[[ RAW DATA, beginning ]]

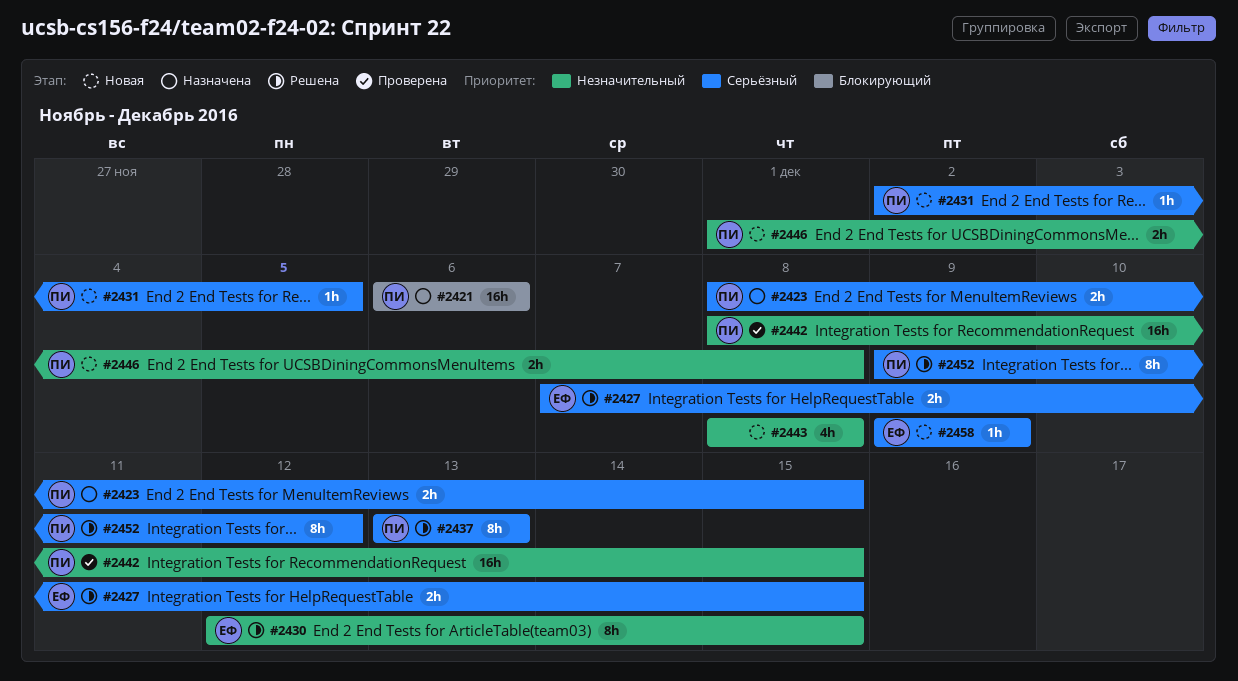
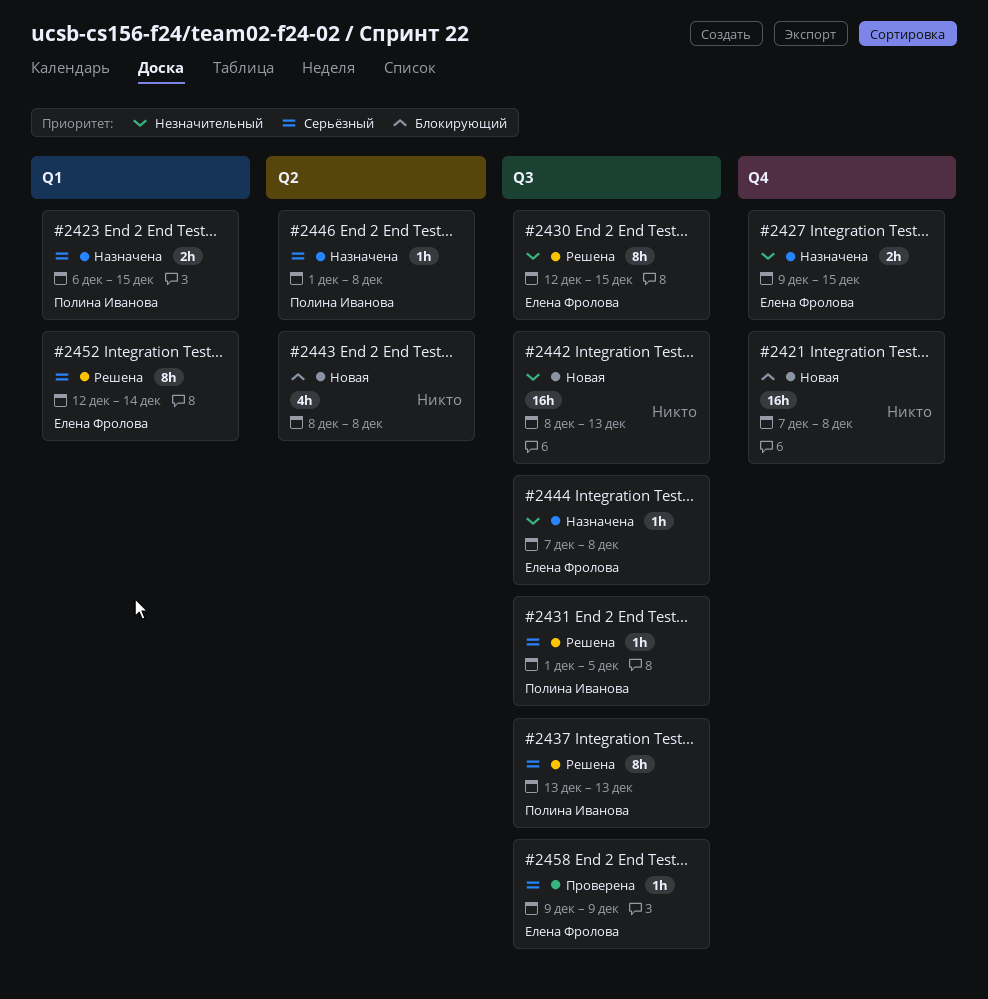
#2421, status: Назначена -> Новая
#2421, owner: Полина Иванова -> none
#2421, start: Dec 6 -> Dec 7
#2421, due: Dec 6 -> Dec 8
#2423, start: Dec 8 -> Dec 6
#2427, status: Решена -> Назначена
#2427, priority: Серьёзный -> Незначительный
#2427, start: Dec 7 -> Dec 9
#2431, status: Новая -> Решена
#2431, start: Dec 2 -> Dec 1
#2442, status: Проверена -> Новая
#2442, owner: Полина Иванова -> none
#2442, due: Dec 15 -> Dec 13
#2443, priority: Незначительный -> Блокирующий
#2444: none -> present
#2446, status: Новая -> Назначена
#2446, priority: Незначительный -> Серьёзный
#2446, estimate: 2h -> 1h
#2452, owner: Полина Иванова -> Елена Фролова
#2452, start: Dec 9 -> Dec 12
#2452, due: Dec 12 -> Dec 14
#2458, status: Новая -> Проверена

[[ RAW DATA, end ]]

Since the pictures are not wanted, set down only the rest of each record, exactly as above.

#2421, status: Назначена -> Новая
#2421, owner: Полина Иванова -> none
#2421, start: Dec 6 -> Dec 7
#2421, due: Dec 6 -> Dec 8
#2423, start: Dec 8 -> Dec 6
#2427, status: Решена -> Назначена
#2427, priority: Серьёзный -> Незначительный
#2427, start: Dec 7 -> Dec 9
#2431, status: Новая -> Решена
#2431, start: Dec 2 -> Dec 1
#2442, status: Проверена -> Новая
#2442, owner: Полина Иванова -> none
#2442, due: Dec 15 -> Dec 13
#2443, priority: Незначительный -> Блокирующий
#2444: none -> present
#2446, status: Новая -> Назначена
#2446, priority: Незначительный -> Серьёзный
#2446, estimate: 2h -> 1h
#2452, owner: Полина Иванова -> Елена Фролова
#2452, start: Dec 9 -> Dec 12
#2452, due: Dec 12 -> Dec 14
#2458, status: Новая -> Проверена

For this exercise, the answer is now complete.